Fried rice cake with pickled potherb mustard offers a delightful blend of textures and flavours. The taste can be described as a delicious combination of savoury, slightly sweet, and sour flavours. It is a popular dish in various Asian cuisines and can be enjoyed as a main course.
Ingredients (serve 1-2 people)
- Korean rice cake – 200 g
- Pickled potherb mustard – 70g
- Oil – 2 teaspoons
- Salt – 1 teaspoons
- Wine – 2 teaspoons (optional)
- Mirin – 1 teaspoon
- Sesame oil – 2 teaspoons
- Mushroom powder – 1/2 teaspoon
- Water – 20 ml
Direction
- Boil frozen Korean rice cake for 3 min (It varies with the rice cake product. It is suggested to check the product direction on the package)
- Add 2 teaspoons of oil into the saucepan
- Put and fry the picked potherb mustard into the saucepan for 3 minutes after the saucepan is heat
- Put the Korean rice cake into the saucepan and mix them.
- Add water, mushroom powder, mirin, salt, and wine into saucepan and continue to mix them until the water is absorbed by rice cake
- Add sesame oil into the mixture. It is done.

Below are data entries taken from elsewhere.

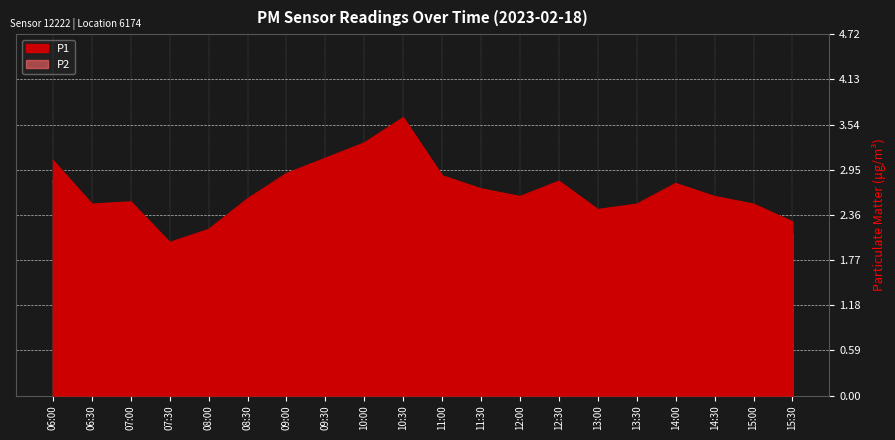

What is the sum of all P2 values?

48.5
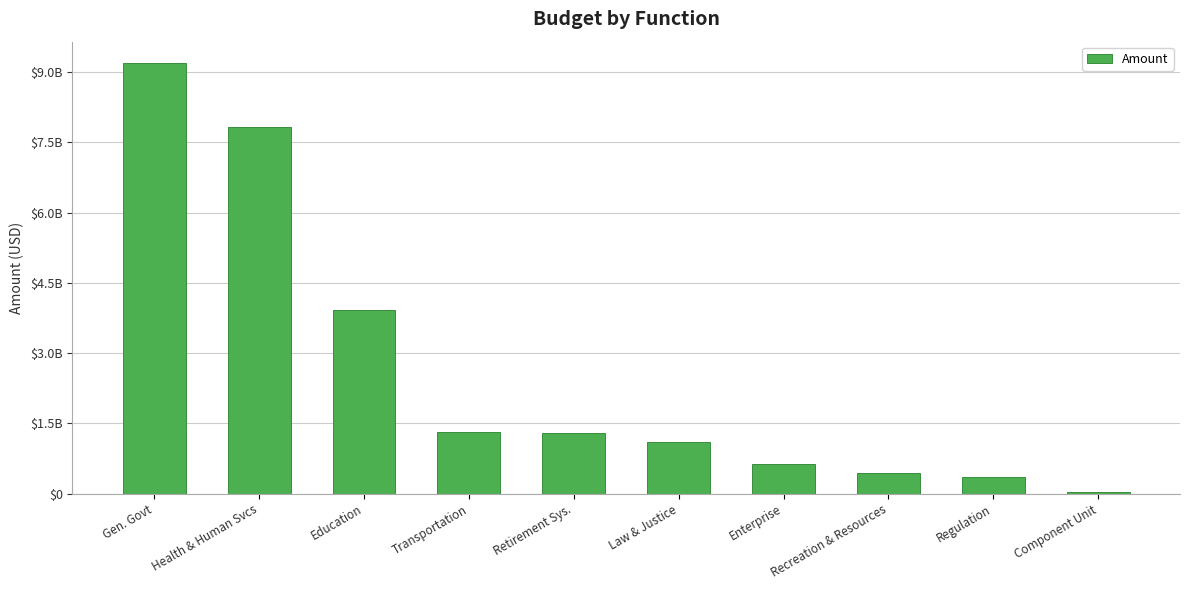

What is the difference between the values at Enterprise and Regulation?

280736213.7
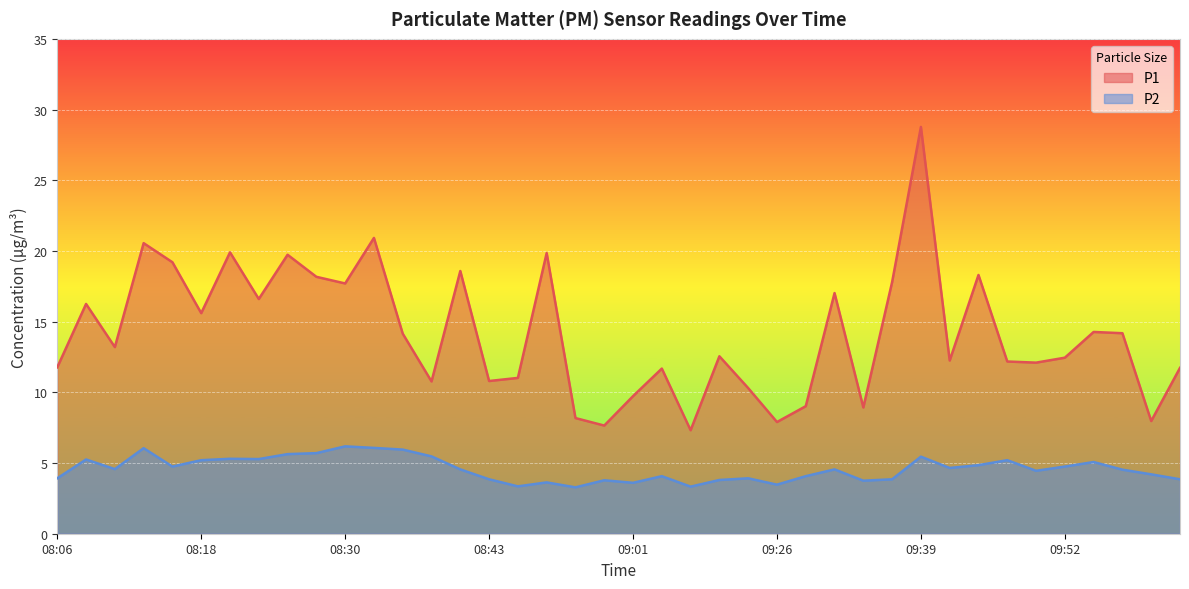

What are all the series names shown in the legend?

P1, P2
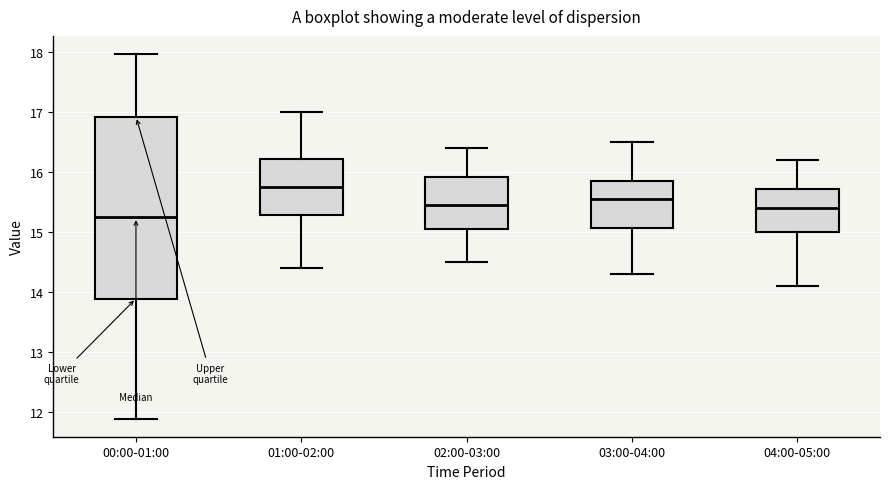

Comparing the boxes themselves (not the whiskers), which one is the tallest?

00:00-01:00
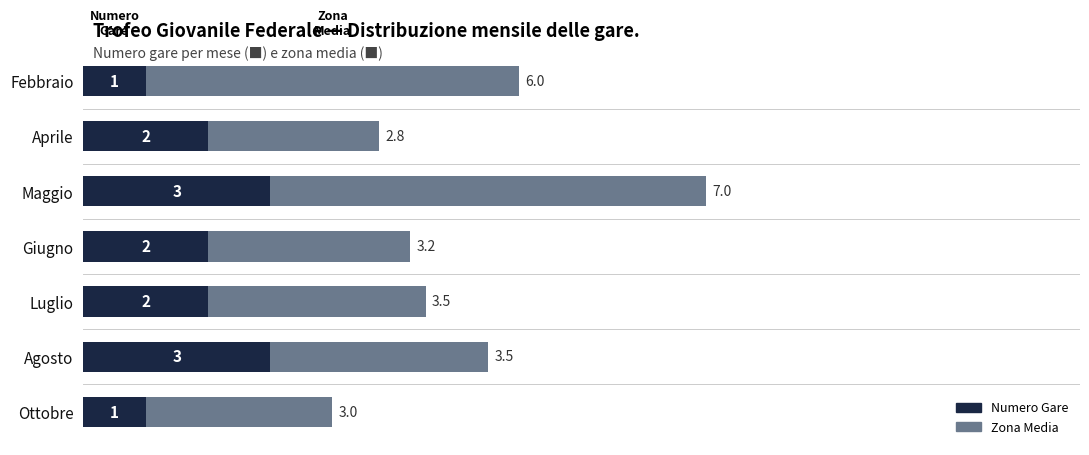

What is the minimum value for Numero Gare?

1.0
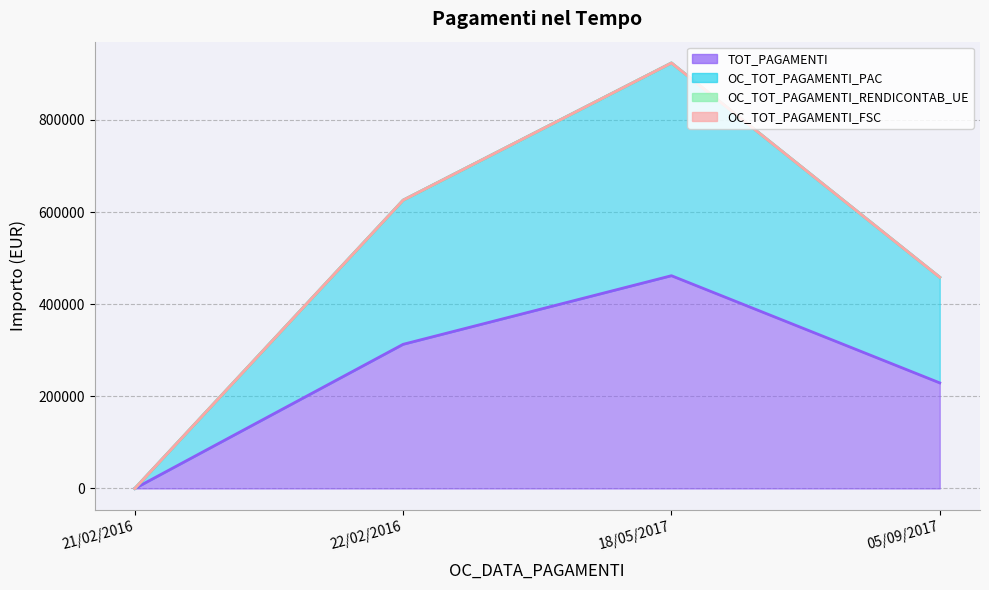

Where is the first local maximum for TOT_PAGAMENTI?

18/05/2017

It is a good idea for quick vegan lunch or dinner. Fried rice cake with pickled potherb mustard is a dish that combines the flavours of chewy rice cakes with the tanginess of pickled potherb mustard. The pickled potherb mustard adds a savoury, tangy and slightly sour note to the dish, which balances well with the richness of the fried rice cakes.